Cancelamento de Pepe Le Gambá por machismo é o fim do tempos

Pegando carona nas manifestações contra o famoso gambazinho, mais desenhos passaram a ser revisitados por ‘ferir a moral e os bons costumes’, como Ligeirinho e Tom e Jerry

  • Por Paulo Mathias
  • 14/03/2021 08h00
Warner Bros/Reprodução Gambá de desenho animado abraçando e assediando uma gambá fêmea, que tenta se desvencilhar O gambá com sotaque francês, segundo os “inquisidores”, assedia, de forma insistente, a gata Penélope, que foge de suas investidas

Quando eu era criança, mais especificamente aos seis anos de idade, grudava em frente à TV para assistir a um desenho da Looney Tunes, Space Jam. Eram muitos personagens contracenando com o ídolo do basquete americano, Michael Jordan. No meio deles, um animal, conhecido como Pepe Le Gambá. Recentemente, ele foi cancelado da saga, logo após um artigo publicado pelo colunista Charles M. Blow, do The New York Times, em que afirmava que Pepe Le Gambá, por seu comportamento machista, normalizava a cultura do estupro. Mais um ‘mimimi’ para a coleção dos defensores da moral e dos bons costumes, do “politicamente correto”, enquanto o mundo está de ponta-cabeça, vivenciando o caos da pandemia. Com isso, as cenas das quais o gambá fazia parte foram excluídas, e o personagem cancelado dos futuros projetos da Warner Bros. Pepe Le Gambá fez sua estreia na TV em 1945. O gambá com sotaque francês, segundo os “inquisidores”, assedia, de forma insistente, a gata Penélope, que foge de suas investidas. Mas a coisa não para por aí. Pegando carona nas manifestações contra o famoso gambazinho, mais desenhos passaram a ser revisitados em busca de personagens que possam ferir a moral e os bons costumes. Outro personagem clássico de animação da Warner, Ligeirinho, está prestes a ser cancelado, uma vez que é visto como uma representação preconceituosa do povo mexicano. Em Tom e Jerry, outro desenho clássico, desta vez da Hanna Barbera, a crítica é para a aparição de uma empregada negra, com uma voz caricatural, exibida apenas das pernas para baixo. E aí eu me questiono: aonde tudo isso vai parar?

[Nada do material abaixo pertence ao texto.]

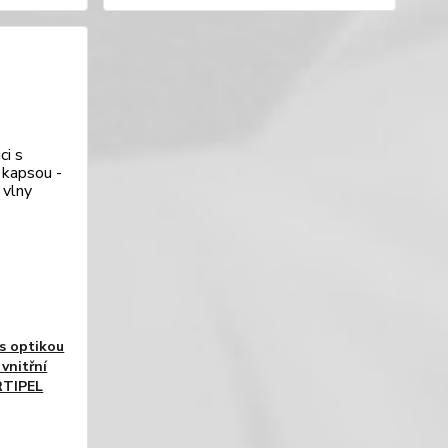
 s optikou
 vnitřní
ARTIPEL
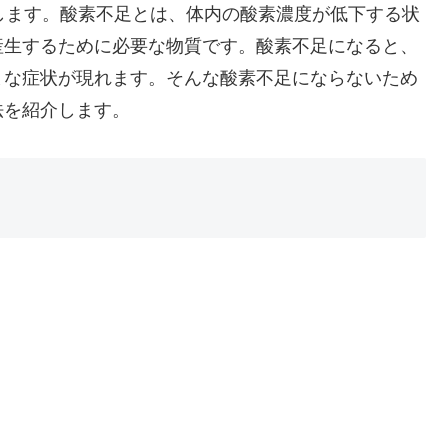
介します。酸素不足とは、体内の酸素濃度が低下する状
産生するために必要な物質です。酸素不足になると、
まな症状が現れます。そんな酸素不足にならないため
法を紹介します。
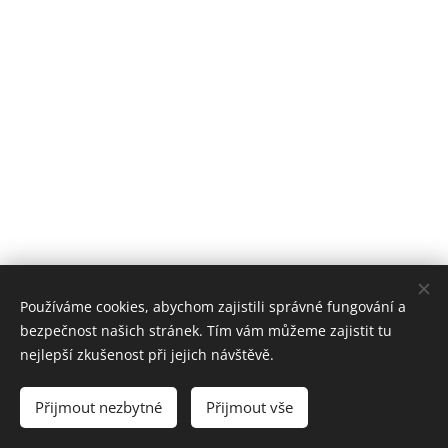
Používáme cookies, abychom zajistili správné fungování a
bezpečnost našich stránek. Tím vám můžeme zajistit tu
nejlepší zkušenost při jejich návštěvě.
© Pavel Dvořák, Tomáš Podařil
Přijmout nezbytné
Přijmout vše
Cookies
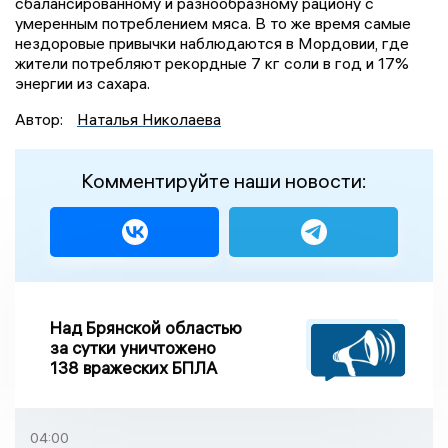
сбалансированному и разнообразному рациону с
умеренным потреблением мяса. В то же время самые
нездоровые привычки наблюдаются в Мордовии, где
жители потребляют рекордные 7 кг соли в год и 17%
энергии из сахара.
Автор:
Наталья Николаева
Комментируйте наши новости:
Над Брянской областью
за сутки уничтожено
138 вражеских БПЛА
04:00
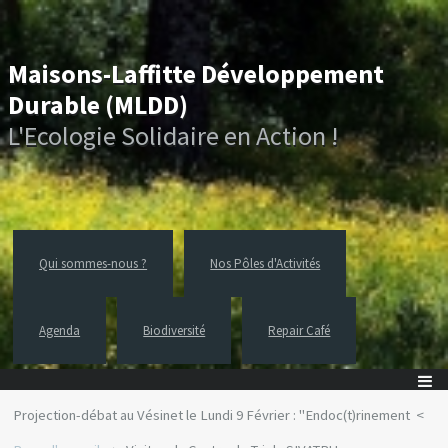
Maisons-Laffitte Développement
Durable (MLDD)
L'Ecologie Solidaire en Action !
Qui sommes-nous ?
Nos Pôles d'Activités
Agenda
Biodiversité
Repair Café
Projection-débat au Vésinet le Lundi 9 Février : "Endoc(t)rinement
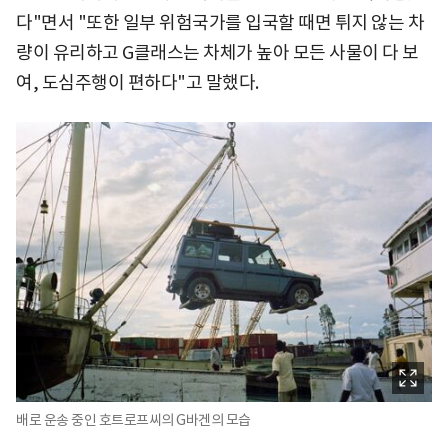
다"면서 "또한 일부 위험국가를 입국할 때면 튀지 않는 차
량이 유리하고 G클래스는 차체가 높아 모든 사물이 다 보
여, 도심주행이 편하다"고 말했다.
배로 운송 중인 호트로프씨의 G바겐의 모습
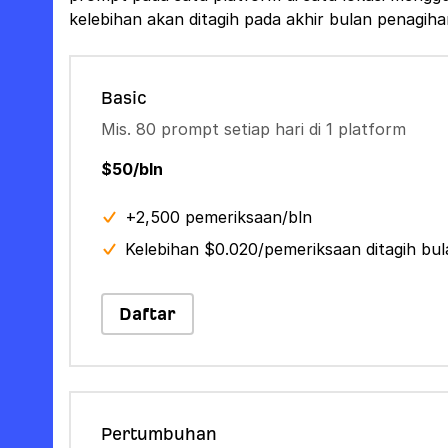
kelebihan akan ditagih pada akhir bulan penagiha
Basic
Mis. 80 prompt setiap hari di 1 platform
$50/bln
+2,500 pemeriksaan/bln
Kelebihan $0.020/pemeriksaan ditagih bu
Daftar
Pertumbuhan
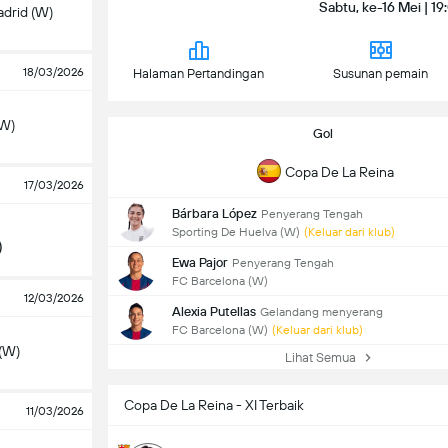
Sabtu, ke-16 Mei | 19
adrid (W)
18/03/2026
Halaman Pertandingan
Susunan pemain
(W)
Gol
Copa De La Reina
17/03/2026
Bárbara López
Penyerang Tengah
Sporting De Huelva (W)
(Keluar dari klub)
)
Ewa Pajor
Penyerang Tengah
FC Barcelona (W)
12/03/2026
Alexia Putellas
Gelandang menyerang
FC Barcelona (W)
(Keluar dari klub)
(W)
Lihat Semua
Copa De La Reina - XI Terbaik
11/03/2026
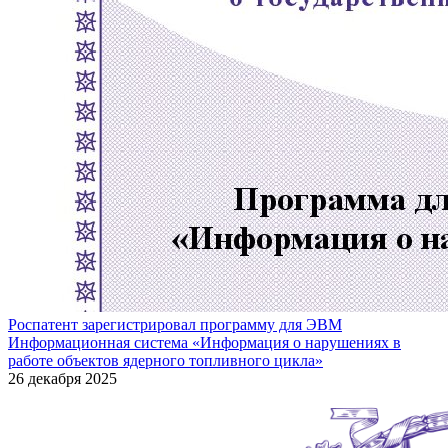
Роспатент зарегистрировал программу для ЭВМ
Информационная система «Информация о нарушениях в
работе объектов ядерного топливного цикла»
26 декабря 2025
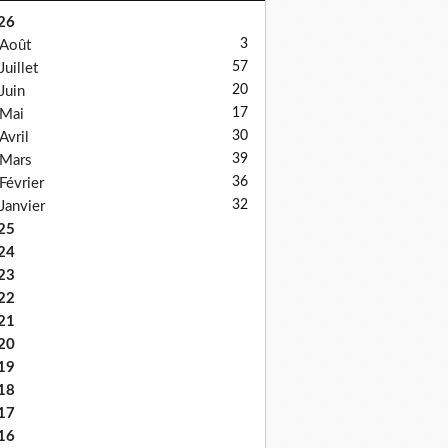
26
3
Août
57
Juillet
20
Juin
17
Mai
30
Avril
39
Mars
36
Février
32
Janvier
25
24
23
22
21
20
19
18
17
16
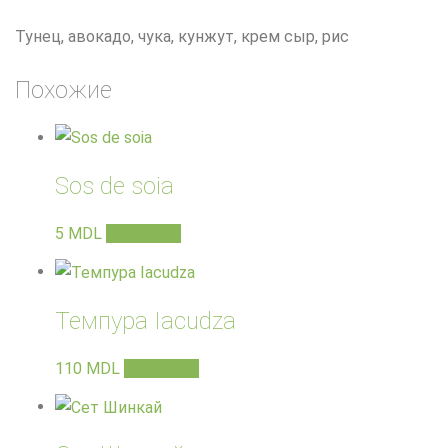
Тунец, авокадо, чука, кунжут, крем сыр, рис
Похожие
Sos de soia
5
MDL
В корзину
Темпура Iacudza
110
MDL
В корзину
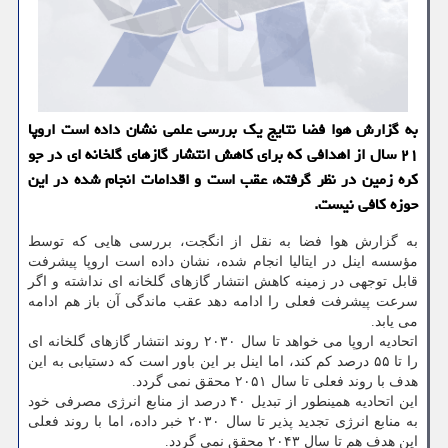
به گزارش هوا فضا نتایج یک بررسی علمی نشان داده است اروپا
۲۱ سال از اهدافی که برای کاهش انتشار گازهای گلخانه ای در جو
کره زمین در نظر گرفته، عقب است و اقدامات انجام شده در این
حوزه کافی نیست.
به گزارش هوا فضا به نقل از انگجت، بررسی هایی که توسط
مؤسسه اینل در ایتالیا انجام شده، نشان داده است اروپا پیشرفت
قابل توجهی در زمینه کاهش انتشار گازهای گلخانه ای نداشته و اگر
سرعت پیشرفت فعلی را ادامه دهد عقب ماندگی آن باز هم ادامه
می یابد.
اتحادیه اروپا می خواهد تا سال ۲۰۳۰ روند انتشار گازهای گلخانه ای
را تا ۵۵ درصد کم کند، اما اینل بر این باور است که دستیابی به این
هدف با روند فعلی تا سال ۲۰۵۱ محقق نمی گردد.
این اتحادیه همینطور از تبدیل ۴۰ درصد از منابع انرژی مصرفی خود
به منابع انرژی تجدید پذیر تا سال ۲۰۳۰ خبر داده، اما با روند فعلی
این هدف هم تا سال ۲۰۴۳ محقق نمی گردد.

Perante essas notícias que buscam diluir as lembranças de muitos, como eu, que cresceram assistindo a esses desenhos, precisamos compreender melhor o que essa “cultura do cancelamento” pretende passar para as futuras gerações. O que se prega com essas atitudes extremistas é que quem fez parte desse momento teve sua formação moral abalada por conceitos próprios considerados machistas e discriminatórios. Quanto a mim, um apreciador dessas animações, em nada afetou os valores que me foram passados na infância e que procuro transmitir para minha filha. Em nada. Saibam de uma coisa: o politicamente correto é uma das maneiras mais medíocres de fazer as pessoas parecerem intelectuais. É uma espécie de tirania educada, bem fofa, mas que não deixa de ser uma censura.

Para uma breve ideia, essa busca desenfreada por justiça levou até uma professora, nos Estados Unidos, a ser acusada de ter tirado um cochilo, durante uma reunião online sobre justiça racial. Assim como a demissão de repórteres que têm seus artigos considerados pela redação de jornais e revistas para os quais colaboram, como “fora dos padrões” da empresa. Como foi o episódio em que o cientista político Yascha Mounk foi demitido pela revista em que prestava serviço, por uma foto em que fazia o sinal de ok, com possível conotação racista, após assinar o manifesto Cafferty. Assim como ele, os casos “cancelados” crescem a cada dia, porém, para alguns, têm uma repercussão contrária, trazendo benefícios para quem os pratica. A própria Karol Conká, participante eliminada do BBB, é um bom exemplo disso.

O que resta diante de tudo que se apresenta a nossos olhos, é um sentimento de incompreensão e absoluta inversão de valores, em um momento que o mundo pede união para sairmos desse status quo de tantas perdas humanas e materiais, em que deveríamos nos preocupar em cancelar o que nos causa mal-estar, desemprego, falta de perspectivas futuras, diante desta realidade delicada em que vivemos. Chega de enxergar o que não existe. Vamos focar em valores consistentes, pois, do contrário, muitas pessoas, personagens e empresas podem ser “canceladas” injustamente, levando a mais desemprego e desesperança. Deixemos de lado os “mimimis”, com um olhar para o futuro, buscando agir de forma menos preconceituosa, mais confiante e verdadeira. Menos é mais.